* Task instructions *
Word for word, copy every line of the data.

*** Begin section ***

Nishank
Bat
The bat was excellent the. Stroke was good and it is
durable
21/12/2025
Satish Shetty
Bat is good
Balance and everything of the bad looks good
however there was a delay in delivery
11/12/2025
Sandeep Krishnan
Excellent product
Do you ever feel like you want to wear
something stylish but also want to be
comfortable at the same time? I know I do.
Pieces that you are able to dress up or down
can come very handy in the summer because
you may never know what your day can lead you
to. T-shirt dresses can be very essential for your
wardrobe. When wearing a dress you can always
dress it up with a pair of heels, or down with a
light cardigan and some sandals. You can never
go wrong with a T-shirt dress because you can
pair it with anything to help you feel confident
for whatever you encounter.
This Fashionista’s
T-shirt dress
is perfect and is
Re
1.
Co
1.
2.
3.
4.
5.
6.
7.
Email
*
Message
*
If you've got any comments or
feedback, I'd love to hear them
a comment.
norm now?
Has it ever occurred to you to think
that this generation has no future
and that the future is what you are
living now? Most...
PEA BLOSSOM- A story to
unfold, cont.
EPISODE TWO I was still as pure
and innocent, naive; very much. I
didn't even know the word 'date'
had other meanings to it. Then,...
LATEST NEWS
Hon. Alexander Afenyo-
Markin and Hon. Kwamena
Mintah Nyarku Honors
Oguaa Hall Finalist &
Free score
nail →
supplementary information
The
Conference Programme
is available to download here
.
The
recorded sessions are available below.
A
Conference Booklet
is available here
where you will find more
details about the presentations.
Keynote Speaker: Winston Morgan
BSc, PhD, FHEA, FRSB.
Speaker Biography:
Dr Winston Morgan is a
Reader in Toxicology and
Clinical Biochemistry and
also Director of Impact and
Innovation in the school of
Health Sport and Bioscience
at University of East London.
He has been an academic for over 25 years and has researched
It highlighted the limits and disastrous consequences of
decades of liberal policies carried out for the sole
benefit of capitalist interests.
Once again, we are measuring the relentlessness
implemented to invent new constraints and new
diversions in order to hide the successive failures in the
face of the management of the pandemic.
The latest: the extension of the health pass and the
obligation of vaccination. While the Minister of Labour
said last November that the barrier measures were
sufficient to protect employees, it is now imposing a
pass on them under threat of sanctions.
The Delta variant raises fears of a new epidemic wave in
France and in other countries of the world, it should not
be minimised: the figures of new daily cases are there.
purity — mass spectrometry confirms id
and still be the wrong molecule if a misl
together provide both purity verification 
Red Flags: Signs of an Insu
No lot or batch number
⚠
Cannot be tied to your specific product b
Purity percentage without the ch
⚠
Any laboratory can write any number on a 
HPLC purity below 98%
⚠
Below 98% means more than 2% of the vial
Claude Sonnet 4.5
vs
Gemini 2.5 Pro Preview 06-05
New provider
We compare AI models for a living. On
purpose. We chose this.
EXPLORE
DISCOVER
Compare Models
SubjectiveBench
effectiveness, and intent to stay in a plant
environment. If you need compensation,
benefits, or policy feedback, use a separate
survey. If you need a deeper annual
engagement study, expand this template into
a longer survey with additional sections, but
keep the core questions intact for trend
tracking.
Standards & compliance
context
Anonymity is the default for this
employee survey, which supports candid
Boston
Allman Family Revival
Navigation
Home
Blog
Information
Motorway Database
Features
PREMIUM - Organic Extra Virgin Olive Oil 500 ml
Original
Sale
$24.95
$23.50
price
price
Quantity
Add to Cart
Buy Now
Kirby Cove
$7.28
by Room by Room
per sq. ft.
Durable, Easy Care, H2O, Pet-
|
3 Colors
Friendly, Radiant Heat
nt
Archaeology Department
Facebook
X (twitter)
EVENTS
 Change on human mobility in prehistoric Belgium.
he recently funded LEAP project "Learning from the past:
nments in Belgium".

*** End section ***

* Response area *
Nishank
Bat
The bat was excellent the. Stroke was good and it is
durable
21/12/2025
Satish Shetty
Bat is good
Balance and everything of the bad looks good
however there was a delay in delivery
11/12/2025
Sandeep Krishnan
Excellent product
Do you ever feel like you want to wear
something stylish but also want to be
comfortable at the same time? I know I do.
Pieces that you are able to dress up or down
can come very handy in the summer because
you may never know what your day can lead you
to. T-shirt dresses can be very essential for your
wardrobe. When wearing a dress you can always
dress it up with a pair of heels, or down with a
light cardigan and some sandals. You can never
go wrong with a T-shirt dress because you can
pair it with anything to help you feel confident
for whatever you encounter.
This Fashionista’s
T-shirt dress
is perfect and is
Re
1.
Co
1.
2.
3.
4.
5.
6.
7.
Email
*
Message
*
If you've got any comments or
feedback, I'd love to hear them
a comment.
norm now?
Has it ever occurred to you to think
that this generation has no future
and that the future is what you are
living now? Most...
PEA BLOSSOM- A story to
unfold, cont.
EPISODE TWO I was still as pure
and innocent, naive; very much. I
didn't even know the word 'date'
had other meanings to it. Then,...
LATEST NEWS
Hon. Alexander Afenyo-
Markin and Hon. Kwamena
Mintah Nyarku Honors
Oguaa Hall Finalist &
Free score
nail →
supplementary information
The
Conference Programme
is available to download here
.
The
recorded sessions are available below.
A
Conference Booklet
is available here
where you will find more
details about the presentations.
Keynote Speaker: Winston Morgan
BSc, PhD, FHEA, FRSB.
Speaker Biography:
Dr Winston Morgan is a
Reader in Toxicology and
Clinical Biochemistry and
also Director of Impact and
Innovation in the school of
Health Sport and Bioscience
at University of East London.
He has been an academic for over 25 years and has researched
It highlighted the limits and disastrous consequences of
decades of liberal policies carried out for the sole
benefit of capitalist interests.
Once again, we are measuring the relentlessness
implemented to invent new constraints and new
diversions in order to hide the successive failures in the
face of the management of the pandemic.
The latest: the extension of the health pass and the
obligation of vaccination. While the Minister of Labour
said last November that the barrier measures were
sufficient to protect employees, it is now imposing a
pass on them under threat of sanctions.
The Delta variant raises fears of a new epidemic wave in
France and in other countries of the world, it should not
be minimised: the figures of new daily cases are there.
purity — mass spectrometry confirms id
and still be the wrong molecule if a misl
together provide both purity verification 
Red Flags: Signs of an Insu
No lot or batch number
⚠
Cannot be tied to your specific product b
Purity percentage without the ch
⚠
Any laboratory can write any number on a 
HPLC purity below 98%
⚠
Below 98% means more than 2% of the vial
Claude Sonnet 4.5
vs
Gemini 2.5 Pro Preview 06-05
New provider
We compare AI models for a living. On
purpose. We chose this.
EXPLORE
DISCOVER
Compare Models
SubjectiveBench
effectiveness, and intent to stay in a plant
environment. If you need compensation,
benefits, or policy feedback, use a separate
survey. If you need a deeper annual
engagement study, expand this template into
a longer survey with additional sections, but
keep the core questions intact for trend
tracking.
Standards & compliance
context
Anonymity is the default for this
employee survey, which supports candid
Boston
Allman Family Revival
Navigation
Home
Blog
Information
Motorway Database
Features
PREMIUM - Organic Extra Virgin Olive Oil 500 ml
Original
Sale
$24.95
$23.50
price
price
Quantity
Add to Cart
Buy Now
Kirby Cove
$7.28
by Room by Room
per sq. ft.
Durable, Easy Care, H2O, Pet-
|
3 Colors
Friendly, Radiant Heat
nt
Archaeology Department
Facebook
X (twitter)
EVENTS
 Change on human mobility in prehistoric Belgium.
he recently funded LEAP project "Learning from the past:
nments in Belgium".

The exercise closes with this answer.